L’aile Sécurité est celle où plusieurs officiers de haut rang et de hauts cadres de l’administration, y compris des ministres, ont été emprisonnés et torturés à la suite du putsch militaire de 1994. Cette zone est séparée du quartier principal de la prison d’Etat centrale par un mur de quatre mètres de haut et une épaisse porte métallique noire. Plusieurs témoins ont raconté devant la Commission la peur qui les étreignait chaque fois qu’ils entendaient le bruit de cette porte quand elle s’ouvrait. Pour eux, ce son signifiait qu’ils allaient soit être torturés, soit emmenés pour être tués.
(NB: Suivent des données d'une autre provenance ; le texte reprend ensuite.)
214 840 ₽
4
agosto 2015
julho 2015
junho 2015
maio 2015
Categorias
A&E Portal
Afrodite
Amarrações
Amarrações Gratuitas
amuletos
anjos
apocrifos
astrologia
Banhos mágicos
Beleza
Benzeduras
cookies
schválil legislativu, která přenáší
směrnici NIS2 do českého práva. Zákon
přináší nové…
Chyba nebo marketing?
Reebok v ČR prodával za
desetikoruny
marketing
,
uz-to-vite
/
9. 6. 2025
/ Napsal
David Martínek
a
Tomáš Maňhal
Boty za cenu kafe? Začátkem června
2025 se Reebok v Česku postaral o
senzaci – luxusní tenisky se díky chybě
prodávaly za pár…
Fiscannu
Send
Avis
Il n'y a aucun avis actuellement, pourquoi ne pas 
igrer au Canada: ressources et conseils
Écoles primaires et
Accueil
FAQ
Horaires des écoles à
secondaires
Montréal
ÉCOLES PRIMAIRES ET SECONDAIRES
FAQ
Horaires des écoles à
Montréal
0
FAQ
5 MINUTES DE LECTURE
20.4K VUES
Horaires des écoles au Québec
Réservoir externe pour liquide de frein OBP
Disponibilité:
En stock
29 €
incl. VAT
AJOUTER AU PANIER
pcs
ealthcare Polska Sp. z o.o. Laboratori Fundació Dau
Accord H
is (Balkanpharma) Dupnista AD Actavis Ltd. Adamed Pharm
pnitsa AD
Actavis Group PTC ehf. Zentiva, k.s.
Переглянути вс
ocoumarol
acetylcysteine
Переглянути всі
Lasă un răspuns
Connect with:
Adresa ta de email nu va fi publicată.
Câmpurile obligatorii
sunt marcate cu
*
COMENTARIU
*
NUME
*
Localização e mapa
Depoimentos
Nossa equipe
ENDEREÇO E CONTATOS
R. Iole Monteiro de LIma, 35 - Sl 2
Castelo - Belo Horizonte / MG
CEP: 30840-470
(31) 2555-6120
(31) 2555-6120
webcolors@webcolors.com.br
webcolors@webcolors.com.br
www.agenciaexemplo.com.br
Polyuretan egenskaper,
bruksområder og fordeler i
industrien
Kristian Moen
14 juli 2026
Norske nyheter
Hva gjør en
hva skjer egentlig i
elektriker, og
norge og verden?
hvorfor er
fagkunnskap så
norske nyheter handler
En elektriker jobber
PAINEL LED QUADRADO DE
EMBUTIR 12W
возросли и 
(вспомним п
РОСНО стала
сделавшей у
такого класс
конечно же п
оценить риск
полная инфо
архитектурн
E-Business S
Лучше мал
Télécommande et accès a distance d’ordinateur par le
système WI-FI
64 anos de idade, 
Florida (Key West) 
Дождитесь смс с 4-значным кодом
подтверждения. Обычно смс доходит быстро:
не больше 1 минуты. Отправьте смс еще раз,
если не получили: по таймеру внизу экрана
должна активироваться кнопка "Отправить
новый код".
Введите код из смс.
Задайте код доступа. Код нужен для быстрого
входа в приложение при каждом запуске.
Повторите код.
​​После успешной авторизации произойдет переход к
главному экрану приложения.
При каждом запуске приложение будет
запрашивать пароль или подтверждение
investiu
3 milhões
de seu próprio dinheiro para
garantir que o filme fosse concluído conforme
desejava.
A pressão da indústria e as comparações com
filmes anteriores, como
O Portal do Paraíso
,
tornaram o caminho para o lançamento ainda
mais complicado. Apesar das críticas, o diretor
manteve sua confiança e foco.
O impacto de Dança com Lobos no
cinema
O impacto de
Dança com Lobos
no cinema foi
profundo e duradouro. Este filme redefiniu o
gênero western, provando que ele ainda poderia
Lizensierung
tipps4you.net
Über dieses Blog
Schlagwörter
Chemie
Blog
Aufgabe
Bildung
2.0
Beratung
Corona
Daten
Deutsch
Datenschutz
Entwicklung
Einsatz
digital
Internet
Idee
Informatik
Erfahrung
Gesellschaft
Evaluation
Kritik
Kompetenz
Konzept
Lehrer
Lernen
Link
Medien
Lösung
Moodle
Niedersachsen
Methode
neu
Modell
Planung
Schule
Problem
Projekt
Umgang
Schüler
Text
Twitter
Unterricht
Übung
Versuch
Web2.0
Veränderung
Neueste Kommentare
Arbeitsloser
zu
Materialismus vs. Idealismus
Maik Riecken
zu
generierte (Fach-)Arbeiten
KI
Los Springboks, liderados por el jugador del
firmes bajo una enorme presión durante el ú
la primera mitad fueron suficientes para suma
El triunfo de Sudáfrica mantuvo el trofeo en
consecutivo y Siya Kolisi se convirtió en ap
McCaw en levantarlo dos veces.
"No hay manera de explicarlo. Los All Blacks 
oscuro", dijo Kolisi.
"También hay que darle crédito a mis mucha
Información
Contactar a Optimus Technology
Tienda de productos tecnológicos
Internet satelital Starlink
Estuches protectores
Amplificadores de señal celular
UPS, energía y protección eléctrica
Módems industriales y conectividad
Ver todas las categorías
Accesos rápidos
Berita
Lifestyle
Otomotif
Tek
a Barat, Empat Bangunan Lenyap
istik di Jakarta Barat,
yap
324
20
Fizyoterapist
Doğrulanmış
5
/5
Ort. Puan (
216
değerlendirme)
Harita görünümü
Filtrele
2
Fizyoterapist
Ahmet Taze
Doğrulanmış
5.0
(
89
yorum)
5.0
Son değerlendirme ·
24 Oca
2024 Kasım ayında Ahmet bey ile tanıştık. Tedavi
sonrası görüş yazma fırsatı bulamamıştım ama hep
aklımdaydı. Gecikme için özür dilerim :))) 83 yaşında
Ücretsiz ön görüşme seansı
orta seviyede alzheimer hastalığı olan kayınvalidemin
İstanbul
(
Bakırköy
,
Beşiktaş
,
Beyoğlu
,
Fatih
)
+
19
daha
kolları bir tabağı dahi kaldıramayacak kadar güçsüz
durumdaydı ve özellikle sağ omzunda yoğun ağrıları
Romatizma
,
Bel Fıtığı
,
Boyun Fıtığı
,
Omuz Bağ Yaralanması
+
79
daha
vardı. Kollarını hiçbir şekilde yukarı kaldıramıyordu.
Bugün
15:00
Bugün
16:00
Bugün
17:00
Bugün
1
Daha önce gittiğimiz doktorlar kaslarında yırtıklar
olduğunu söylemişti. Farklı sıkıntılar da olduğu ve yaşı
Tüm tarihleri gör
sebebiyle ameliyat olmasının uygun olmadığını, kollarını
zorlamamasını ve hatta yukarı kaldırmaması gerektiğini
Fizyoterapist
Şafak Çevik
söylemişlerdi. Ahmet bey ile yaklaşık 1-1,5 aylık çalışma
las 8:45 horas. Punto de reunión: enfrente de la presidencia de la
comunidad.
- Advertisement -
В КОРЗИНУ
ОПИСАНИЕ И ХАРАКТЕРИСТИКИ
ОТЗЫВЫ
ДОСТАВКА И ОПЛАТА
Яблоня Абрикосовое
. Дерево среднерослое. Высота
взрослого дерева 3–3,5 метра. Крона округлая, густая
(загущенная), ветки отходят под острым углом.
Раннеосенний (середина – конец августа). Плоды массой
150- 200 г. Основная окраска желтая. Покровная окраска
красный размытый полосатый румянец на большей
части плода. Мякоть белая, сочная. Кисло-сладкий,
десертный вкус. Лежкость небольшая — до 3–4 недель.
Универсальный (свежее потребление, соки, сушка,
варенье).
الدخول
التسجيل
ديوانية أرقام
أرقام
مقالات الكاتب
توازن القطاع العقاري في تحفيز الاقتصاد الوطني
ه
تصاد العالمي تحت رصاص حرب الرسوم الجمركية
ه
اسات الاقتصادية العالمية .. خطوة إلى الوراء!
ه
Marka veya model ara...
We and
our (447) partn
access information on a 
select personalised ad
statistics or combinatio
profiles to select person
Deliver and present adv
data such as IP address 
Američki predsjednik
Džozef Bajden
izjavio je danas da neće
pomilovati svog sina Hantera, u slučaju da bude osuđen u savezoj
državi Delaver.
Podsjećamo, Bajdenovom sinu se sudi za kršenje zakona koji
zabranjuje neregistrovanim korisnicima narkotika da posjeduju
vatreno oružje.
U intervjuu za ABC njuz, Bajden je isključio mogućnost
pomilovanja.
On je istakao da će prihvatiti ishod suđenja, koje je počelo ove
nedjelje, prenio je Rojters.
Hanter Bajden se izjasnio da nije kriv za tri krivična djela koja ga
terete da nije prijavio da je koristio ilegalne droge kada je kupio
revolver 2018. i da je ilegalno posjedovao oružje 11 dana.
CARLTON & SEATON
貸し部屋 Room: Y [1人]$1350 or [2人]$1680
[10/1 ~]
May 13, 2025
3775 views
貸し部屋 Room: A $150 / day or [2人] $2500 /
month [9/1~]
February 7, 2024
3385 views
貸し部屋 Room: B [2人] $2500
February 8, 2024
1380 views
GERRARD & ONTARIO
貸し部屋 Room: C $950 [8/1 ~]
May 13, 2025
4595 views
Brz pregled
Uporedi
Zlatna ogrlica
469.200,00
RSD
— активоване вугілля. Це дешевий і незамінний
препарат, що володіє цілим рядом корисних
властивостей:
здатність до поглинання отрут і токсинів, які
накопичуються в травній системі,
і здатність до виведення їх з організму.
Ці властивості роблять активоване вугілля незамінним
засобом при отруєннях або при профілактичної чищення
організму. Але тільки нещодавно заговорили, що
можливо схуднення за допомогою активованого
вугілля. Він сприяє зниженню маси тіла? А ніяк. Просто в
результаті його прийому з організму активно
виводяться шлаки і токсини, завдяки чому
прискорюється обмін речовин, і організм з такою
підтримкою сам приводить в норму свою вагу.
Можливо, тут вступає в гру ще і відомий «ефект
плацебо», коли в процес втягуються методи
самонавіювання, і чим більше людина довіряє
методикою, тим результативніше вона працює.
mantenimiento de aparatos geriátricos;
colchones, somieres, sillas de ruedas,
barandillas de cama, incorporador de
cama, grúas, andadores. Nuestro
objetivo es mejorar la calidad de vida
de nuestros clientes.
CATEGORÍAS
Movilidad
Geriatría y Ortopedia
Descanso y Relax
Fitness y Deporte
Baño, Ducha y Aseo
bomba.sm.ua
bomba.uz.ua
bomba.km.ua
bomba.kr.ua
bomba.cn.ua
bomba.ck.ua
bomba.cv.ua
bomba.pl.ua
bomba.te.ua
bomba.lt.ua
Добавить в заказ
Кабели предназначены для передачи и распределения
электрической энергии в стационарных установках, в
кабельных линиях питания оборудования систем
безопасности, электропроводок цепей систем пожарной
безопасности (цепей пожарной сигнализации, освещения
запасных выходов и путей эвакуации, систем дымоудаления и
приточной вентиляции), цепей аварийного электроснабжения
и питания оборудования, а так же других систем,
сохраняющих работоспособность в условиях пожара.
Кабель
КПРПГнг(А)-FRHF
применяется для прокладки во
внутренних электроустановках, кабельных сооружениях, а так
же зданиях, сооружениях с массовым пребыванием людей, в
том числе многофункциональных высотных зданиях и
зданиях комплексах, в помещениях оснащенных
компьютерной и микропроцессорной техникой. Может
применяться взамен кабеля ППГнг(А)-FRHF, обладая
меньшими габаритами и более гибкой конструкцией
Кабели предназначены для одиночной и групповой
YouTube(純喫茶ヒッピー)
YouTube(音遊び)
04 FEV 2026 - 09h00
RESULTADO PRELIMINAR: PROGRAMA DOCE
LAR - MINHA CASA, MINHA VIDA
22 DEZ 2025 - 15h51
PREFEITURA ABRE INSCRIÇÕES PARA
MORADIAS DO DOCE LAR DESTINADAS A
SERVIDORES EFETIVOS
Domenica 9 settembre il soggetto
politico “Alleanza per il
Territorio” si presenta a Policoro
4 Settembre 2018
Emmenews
« Nous sommes venus ici car il est important pour nous de comprendre ce que les témoins nous racontent », déclare Lamin Sise, président de la Commission vérité, tandis qu’il discute avec Ansumana Manneh, le directeur général de Mile 2. Une partie du mandat de la Commission est de faire des recommandations sur les réformes institutionnelles, ajoute Sise pour expliquer les raisons de leur visite.

Il s’agissait de la première descente sur les lieux par la TRRC. Au cours des deux semaines précédentes, la Commission a entendu des récits poignants de témoins ayant rapporté avoir subi tortures, simulacres d’exécutions et, dans certains cas, vu des morts à Mile 2, située à environ quatre kilomètres de Banjul, la capitale de Gambie.

L’aile Sécurité compte actuellement 70 détenus. Elle est toujours à côté de ce que plusieurs témoins ont décrit comme un marais infesté par les moustiques. L’aile numéro 1 représente douze cellules, construites à l’époque coloniale. Chaque cellule fait environ 3 mètres sur 2, où les gens sont détenus à l’isolement. C’est ici que les témoins de la Commission comme l’ancien chef adjoint de la police, Ebrima Chongan, l’ancien capitaine Sheriff Gomez ou l’actuel commandant de l’armée nationale, le général Mamot Cham, ont été détenus.